The “arguments” group is easier to fight than the “disgust” group. Religion has heavy support from strong institutions and the bulk of the people (even though many people don’t support the extremist claims of religion, it is still considered unacceptable to attack religious ideas in many parts of the world). Feminism has never had anything more than lukewarm support from the most powerful institutions, and it has required a huge amount of work to maintain even that. Negative female stereotypes still prevail in entertainment and education both. Plus, many young women are on the “trans women are women, period” side, which weakens us further.
Many of these individuals have shown they are much more interested in fighting or competing against women, perceived as weaker, then against the stronger males. Why should it be any different in the actual “rights” (or “validation”) campaign?
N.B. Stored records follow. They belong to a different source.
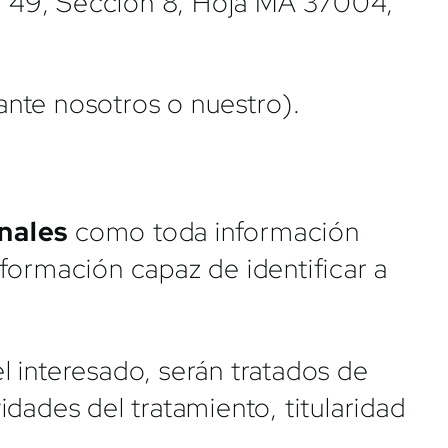
io 49, Sección 8, Hoja MA 37004,
lante nosotros o nuestro).
nales
como toda información
información capaz de identificar a
 interesado, serán tratados de
dades del tratamiento, titularidad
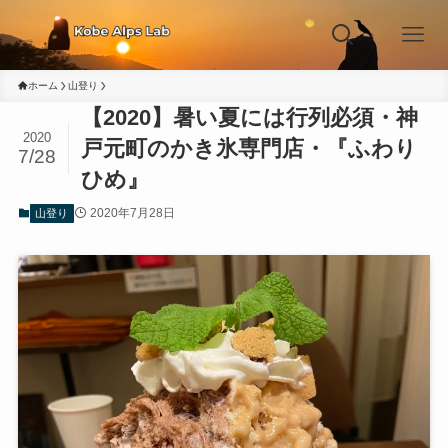
ホーム
山登り
【2020】暑い夏には行列必須・神
2020
戸元町のかき氷専門店・『ふわり
7/28
ひめ』
2020年7月28日
山登り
If this is true, then IMO these people qualify for interment. People who kill themselves if not validated are so fragile that they are a danger to themselves and others.
It also is emotional blackmail on par with desperate man that threatens to kill himself if his partner of the moment dares to leave.
That’s what they did with me when I was suicidal. It’s the usual response, but they scream TERF at anyone who suggests any form of mental illness and for some reason screaming TERF is a powerful weapon these days.
Thank you for making the point about emotional blackmail. It needs to be said.